=== INPUT MATERIAL ===

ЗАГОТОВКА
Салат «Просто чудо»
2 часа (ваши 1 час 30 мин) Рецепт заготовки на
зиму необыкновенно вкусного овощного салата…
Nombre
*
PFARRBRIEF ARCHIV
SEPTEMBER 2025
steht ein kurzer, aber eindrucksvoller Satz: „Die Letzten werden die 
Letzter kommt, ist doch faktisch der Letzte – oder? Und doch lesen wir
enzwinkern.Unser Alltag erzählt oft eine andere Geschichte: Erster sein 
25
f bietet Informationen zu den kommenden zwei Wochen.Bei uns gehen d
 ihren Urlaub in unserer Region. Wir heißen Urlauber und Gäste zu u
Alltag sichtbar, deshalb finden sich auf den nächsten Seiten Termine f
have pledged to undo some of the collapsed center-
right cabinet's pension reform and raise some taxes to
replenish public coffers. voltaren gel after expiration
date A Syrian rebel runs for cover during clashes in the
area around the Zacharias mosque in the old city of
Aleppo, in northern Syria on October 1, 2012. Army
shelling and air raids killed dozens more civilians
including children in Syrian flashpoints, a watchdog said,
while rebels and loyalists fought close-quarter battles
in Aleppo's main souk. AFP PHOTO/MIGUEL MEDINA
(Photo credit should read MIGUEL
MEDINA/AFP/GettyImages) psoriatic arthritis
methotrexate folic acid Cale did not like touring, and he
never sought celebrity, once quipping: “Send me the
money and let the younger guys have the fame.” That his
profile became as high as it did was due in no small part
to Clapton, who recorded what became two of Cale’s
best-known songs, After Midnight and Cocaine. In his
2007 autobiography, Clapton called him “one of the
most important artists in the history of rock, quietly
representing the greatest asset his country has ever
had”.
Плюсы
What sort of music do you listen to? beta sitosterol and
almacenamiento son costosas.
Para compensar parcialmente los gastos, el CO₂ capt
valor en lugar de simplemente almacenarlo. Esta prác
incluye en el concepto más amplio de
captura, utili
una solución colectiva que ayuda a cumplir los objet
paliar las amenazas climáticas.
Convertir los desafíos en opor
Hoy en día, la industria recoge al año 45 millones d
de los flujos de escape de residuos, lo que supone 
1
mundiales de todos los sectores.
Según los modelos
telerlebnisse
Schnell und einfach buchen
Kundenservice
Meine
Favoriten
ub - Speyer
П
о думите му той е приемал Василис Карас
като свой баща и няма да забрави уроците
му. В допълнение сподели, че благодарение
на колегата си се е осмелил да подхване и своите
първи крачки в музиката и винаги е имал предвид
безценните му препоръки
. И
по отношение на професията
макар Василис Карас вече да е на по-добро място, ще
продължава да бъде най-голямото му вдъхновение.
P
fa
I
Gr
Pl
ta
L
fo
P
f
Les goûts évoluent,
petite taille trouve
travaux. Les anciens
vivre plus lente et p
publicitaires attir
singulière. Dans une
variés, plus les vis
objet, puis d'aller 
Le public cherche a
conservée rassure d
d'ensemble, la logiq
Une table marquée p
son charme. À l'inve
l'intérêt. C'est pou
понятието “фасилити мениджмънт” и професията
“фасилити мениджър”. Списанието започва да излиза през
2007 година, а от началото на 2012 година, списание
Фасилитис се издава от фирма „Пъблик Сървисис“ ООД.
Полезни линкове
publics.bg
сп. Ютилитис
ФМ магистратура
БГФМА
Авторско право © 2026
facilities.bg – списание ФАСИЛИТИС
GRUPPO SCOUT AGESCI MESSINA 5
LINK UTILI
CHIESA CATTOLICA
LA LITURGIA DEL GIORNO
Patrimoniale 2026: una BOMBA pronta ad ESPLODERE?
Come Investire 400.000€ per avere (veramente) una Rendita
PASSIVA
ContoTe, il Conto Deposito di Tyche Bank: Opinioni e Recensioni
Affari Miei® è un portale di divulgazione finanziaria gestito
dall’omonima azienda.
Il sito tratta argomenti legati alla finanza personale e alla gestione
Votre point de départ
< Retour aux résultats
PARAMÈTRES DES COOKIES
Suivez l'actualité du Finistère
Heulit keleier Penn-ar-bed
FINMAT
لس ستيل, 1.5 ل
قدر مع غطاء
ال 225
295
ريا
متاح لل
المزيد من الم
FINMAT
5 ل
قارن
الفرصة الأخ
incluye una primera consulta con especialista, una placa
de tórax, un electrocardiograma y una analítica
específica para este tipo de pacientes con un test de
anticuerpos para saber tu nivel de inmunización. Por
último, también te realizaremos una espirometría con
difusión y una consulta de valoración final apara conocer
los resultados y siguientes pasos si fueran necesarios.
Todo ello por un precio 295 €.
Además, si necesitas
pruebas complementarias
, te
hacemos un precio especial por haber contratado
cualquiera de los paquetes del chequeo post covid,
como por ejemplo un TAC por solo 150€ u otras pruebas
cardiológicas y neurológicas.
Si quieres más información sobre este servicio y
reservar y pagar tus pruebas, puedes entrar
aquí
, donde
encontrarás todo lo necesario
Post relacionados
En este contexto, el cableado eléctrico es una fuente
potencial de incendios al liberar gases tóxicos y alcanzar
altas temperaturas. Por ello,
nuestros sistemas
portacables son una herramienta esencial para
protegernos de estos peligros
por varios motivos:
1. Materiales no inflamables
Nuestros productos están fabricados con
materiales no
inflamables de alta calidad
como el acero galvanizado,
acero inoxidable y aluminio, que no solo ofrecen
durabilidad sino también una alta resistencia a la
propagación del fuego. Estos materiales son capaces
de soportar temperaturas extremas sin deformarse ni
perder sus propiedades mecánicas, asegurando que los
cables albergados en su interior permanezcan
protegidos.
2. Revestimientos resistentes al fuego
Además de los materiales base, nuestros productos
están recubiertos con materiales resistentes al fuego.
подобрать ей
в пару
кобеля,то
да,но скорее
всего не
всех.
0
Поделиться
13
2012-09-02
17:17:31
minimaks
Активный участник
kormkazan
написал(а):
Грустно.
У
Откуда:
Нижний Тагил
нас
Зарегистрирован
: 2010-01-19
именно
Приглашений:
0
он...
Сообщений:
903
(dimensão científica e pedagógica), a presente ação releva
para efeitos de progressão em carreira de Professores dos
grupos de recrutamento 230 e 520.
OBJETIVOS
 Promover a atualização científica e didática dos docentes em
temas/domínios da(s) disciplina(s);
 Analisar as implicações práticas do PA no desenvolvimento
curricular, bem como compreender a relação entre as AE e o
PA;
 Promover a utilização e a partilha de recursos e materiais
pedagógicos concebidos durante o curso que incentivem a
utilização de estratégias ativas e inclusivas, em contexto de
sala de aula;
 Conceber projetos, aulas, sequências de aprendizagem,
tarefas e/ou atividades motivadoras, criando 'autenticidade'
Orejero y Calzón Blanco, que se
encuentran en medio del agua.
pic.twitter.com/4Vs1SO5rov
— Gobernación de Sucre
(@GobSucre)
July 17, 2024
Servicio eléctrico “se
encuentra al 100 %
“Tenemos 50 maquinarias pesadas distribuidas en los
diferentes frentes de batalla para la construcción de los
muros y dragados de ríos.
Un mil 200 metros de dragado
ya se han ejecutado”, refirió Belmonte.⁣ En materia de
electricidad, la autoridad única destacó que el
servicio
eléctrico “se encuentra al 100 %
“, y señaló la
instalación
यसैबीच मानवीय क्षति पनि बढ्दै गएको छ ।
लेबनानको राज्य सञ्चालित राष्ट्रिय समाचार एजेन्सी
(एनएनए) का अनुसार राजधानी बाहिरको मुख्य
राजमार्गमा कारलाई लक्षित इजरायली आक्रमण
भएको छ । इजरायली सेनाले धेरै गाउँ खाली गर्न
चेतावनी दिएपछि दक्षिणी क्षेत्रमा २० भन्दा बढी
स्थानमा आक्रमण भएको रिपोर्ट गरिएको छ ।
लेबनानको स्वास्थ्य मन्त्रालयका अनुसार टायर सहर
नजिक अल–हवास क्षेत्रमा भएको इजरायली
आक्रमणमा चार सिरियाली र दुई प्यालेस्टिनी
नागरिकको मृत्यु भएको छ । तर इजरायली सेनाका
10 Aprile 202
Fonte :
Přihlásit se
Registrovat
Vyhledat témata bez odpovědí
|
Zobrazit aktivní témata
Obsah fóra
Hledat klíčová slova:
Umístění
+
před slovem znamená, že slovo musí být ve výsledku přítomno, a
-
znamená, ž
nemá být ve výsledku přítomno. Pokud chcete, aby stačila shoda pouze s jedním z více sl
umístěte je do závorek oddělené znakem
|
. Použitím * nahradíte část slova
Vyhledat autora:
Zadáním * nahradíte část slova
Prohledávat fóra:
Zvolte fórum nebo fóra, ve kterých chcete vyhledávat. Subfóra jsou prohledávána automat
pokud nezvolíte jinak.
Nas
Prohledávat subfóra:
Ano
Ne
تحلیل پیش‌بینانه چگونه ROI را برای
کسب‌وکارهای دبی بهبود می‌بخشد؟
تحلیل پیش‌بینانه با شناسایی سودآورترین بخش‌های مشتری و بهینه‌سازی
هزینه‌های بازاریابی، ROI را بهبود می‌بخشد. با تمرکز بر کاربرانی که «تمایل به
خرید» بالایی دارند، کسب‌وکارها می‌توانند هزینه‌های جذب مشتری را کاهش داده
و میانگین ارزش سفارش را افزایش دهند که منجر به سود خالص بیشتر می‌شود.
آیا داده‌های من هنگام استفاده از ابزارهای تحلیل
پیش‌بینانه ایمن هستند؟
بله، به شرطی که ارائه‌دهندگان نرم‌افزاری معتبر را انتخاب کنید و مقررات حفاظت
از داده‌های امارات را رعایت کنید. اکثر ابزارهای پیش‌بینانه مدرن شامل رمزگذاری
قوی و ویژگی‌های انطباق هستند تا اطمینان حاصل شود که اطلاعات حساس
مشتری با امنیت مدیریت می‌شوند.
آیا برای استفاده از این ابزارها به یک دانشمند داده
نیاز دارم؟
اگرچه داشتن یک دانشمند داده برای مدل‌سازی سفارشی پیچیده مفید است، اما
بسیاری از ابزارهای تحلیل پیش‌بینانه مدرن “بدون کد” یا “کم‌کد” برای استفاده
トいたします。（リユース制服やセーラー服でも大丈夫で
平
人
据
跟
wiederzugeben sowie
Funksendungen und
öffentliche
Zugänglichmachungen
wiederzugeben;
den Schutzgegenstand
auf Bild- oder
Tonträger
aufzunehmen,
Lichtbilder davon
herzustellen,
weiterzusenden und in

===

EXERCISE REQUIREMENTS:
Starting with the line above that holds "на колегата си" and stopping with the line that holds "l'intérêt. C'est pou", reproduce each line exactly, omitting all other lines.

RESPONSE:
на колегата си се е осмелил да подхване и своите
първи крачки в музиката и винаги е имал предвид
безценните му препоръки
. И
по отношение на професията
макар Василис Карас вече да е на по-добро място, ще
продължава да бъде най-голямото му вдъхновение.
P
fa
I
Gr
Pl
ta
L
fo
P
f
Les goûts évoluent,
petite taille trouve
travaux. Les anciens
vivre plus lente et p
publicitaires attir
singulière. Dans une
variés, plus les vis
objet, puis d'aller 
Le public cherche a
conservée rassure d
d'ensemble, la logiq
Une table marquée p
son charme. À l'inve
l'intérêt. C'est pou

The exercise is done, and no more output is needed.